Pras dan Sandra, lagi, hanya mampu mendengarkan.
"Papa tahu benar, kalau cinta yang
dimilikinya, yang diserahkannya pada Mama, jauh lebih besar dari apa yang
didapatkannya dari Mama," gumam Mia, amat pelan.
"Aku tidak menganggap begitu," sanggah
Pras.
"Kalian tidak pernah dekat Papa!" balas
Mia tegas. "Hanya aku yang
selalu bersama Papa dalam masa-masa remaja kita. Kalian sibuk dengan acara
sendiri-sendiri. Kalian menikmati semua apa yang diberikan Mama. Kalian memuja
Mama untuk semua permintaan yang tidak pernah ditolaknya. Tapi cobalah ingat,
siapa yang menemani Mas Pras setiap malam di rumah sakit ketika kecelakaan dulu? Siapa yang menghiburmu di rumah sakit? Yang
mengembalikan harapan-harapan dan membangunkan masa depan untukmu? Pernahkah
Mama bermalam di rumah sakit sambil bercerita tentang keindahan hidup kita
berkeluarga?
"Dan, Mbak Sandra, tidakkah kau ingat siapa
yang membimbing dengan sabar dan penuh kasih ketika kau terjerumus dalam
kehidupan hura-hura dulu? Siapa yang menuntun kita semua hingga mampu melewati
masa remaja yang mengerikan itu? Hingga seperti sekarang? Kalau bukan karena
Papa, kita semua telah lama hancur. Kita akan tenggelam
dalam kehidupan yang telah ditawarkan Mama. Kebendaan yang melenakan."
"Aku ingat dan tahu itu," gumam Sandra,
berat, seolah membenarkan seluruh paparan Mia. “Tapi jangan
terlalu di dramatisir, Mia."
"Apakah juga mendramatisir namanya bila Papa
berniat membantu Pak De dan Mama malah menyindir sinis?" balas Mia sedikit
meradang. “Apakah Mbak Sandra tidak tahu bagaimana kehidupan
Pak De? Bagaimana susahnya seorang pegawai rendahan menghidupi delapan anak?

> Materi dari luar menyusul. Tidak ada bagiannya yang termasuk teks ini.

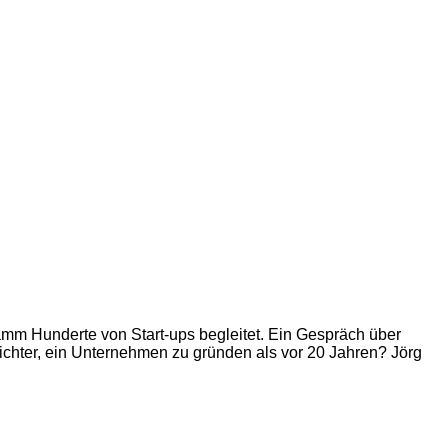
amm Hunderte von Start-ups begleitet. Ein Gespräch über
eichter, ein Unternehmen zu gründen als vor 20 Jahren? Jörg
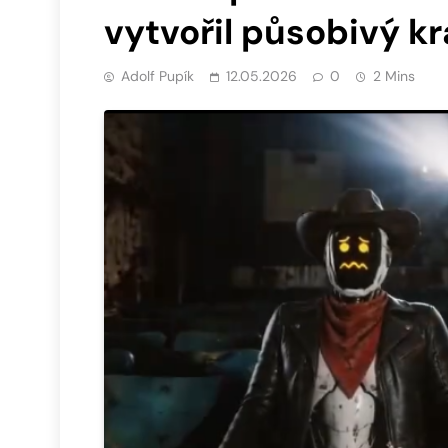
vytvořil působivý kr
Adolf Pupík
12.05.2026
0
2 Mins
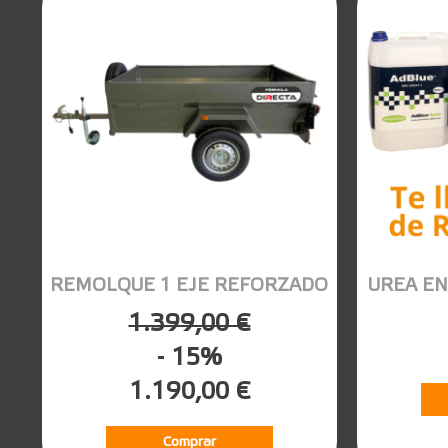
REMOLQUE 1 EJE REFORZADO
UREA EN
1.399,00 €
- 15%
1.190,00 €
Comprar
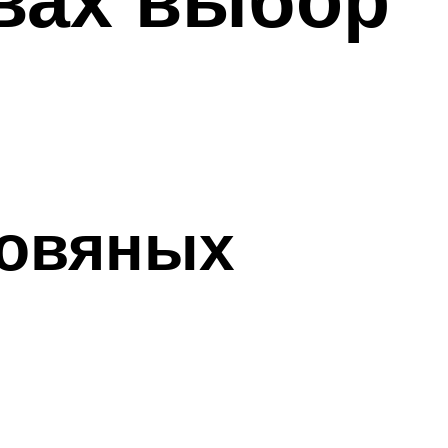
ровяных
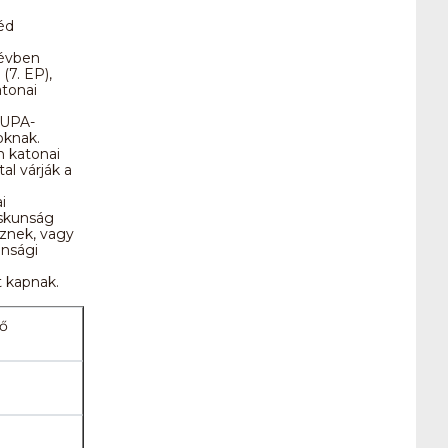
éd
 évben
(7. EP),
atonai
KUPA-
oknak.
n katonai
al várják a
i
iskunság
eznek, vagy
unsági
t kapnak.
dő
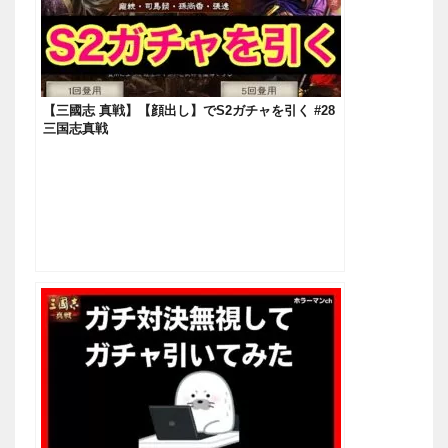
【三國志 真戦】【顔出し】でS2ガチャを引く #28
三国志真戦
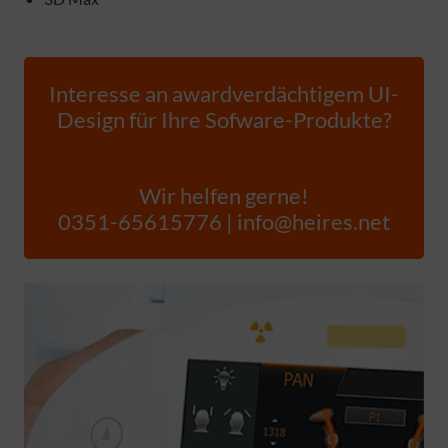
Interesse an awardverdächtigem UI-
Design für Ihre Sofware-Produkte?
Wir helfen gerne!
0351-65615776 | info@heires.net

Aku masih ingat, ketika itu Bu De mendatangi Papa di kantornya. Operasi ginjal
terhadap Tio, anaknya, harus segera dilaksanakan. Sedangkan mereka tak lagi
punya uang karena telah terkuras selama Tio harus cuci darah. Apakah salah bila mereka meminjam pada Papa? Pada
darah daging mereka sendiri? Bukankah Bu De dengan Papa sama halnya aku dengan
Mas Pras misalnya? Tapi waktu itu, entah ada apa, Mama mendadak muncul.
Kebetulan sekali di saat Papa menyerahkan sejumlah uang. Dan kalian tahu apa
yang terjadi malamnya?" Mia memandangi Pras dan Sandra bergantian, lalu dilanjutkannya
tuturannya, "Mama memaki papa. Sok kayalah, sok santun, sok beramal.... Padahal
papa hanya membantu anak kakaknya, keponakannya. Apakah itu salah? Apakah setiap pengeluaran Papa
harus lapor pada mama? Inikah yang kau sebut didramatisir?” Mia
memelototkan matanya pada Sandra.
Sandra hanya terdiam. Pras pun hanya menekuri lantai. Melihat gelagat itu,
Mia makin menjadi.
"Ingat-ingatlah
dengan baik apa yang sesungguhnya yang telah terjadi dengan Papa selama ini. Aku heran, mengapa Mas Pras, yang sesama lelaki dengan Papa, tidak dapat merasakan perasaan itu,” tutur
Mia, mulai datar. "Seharusnya kau lebih mengerti dari aku....”
Dari dalam kamar, entah
karena Rustam mendengar percakapan itu, atau
karena sebab lain, beberapa tetes air bergulir di pipinya.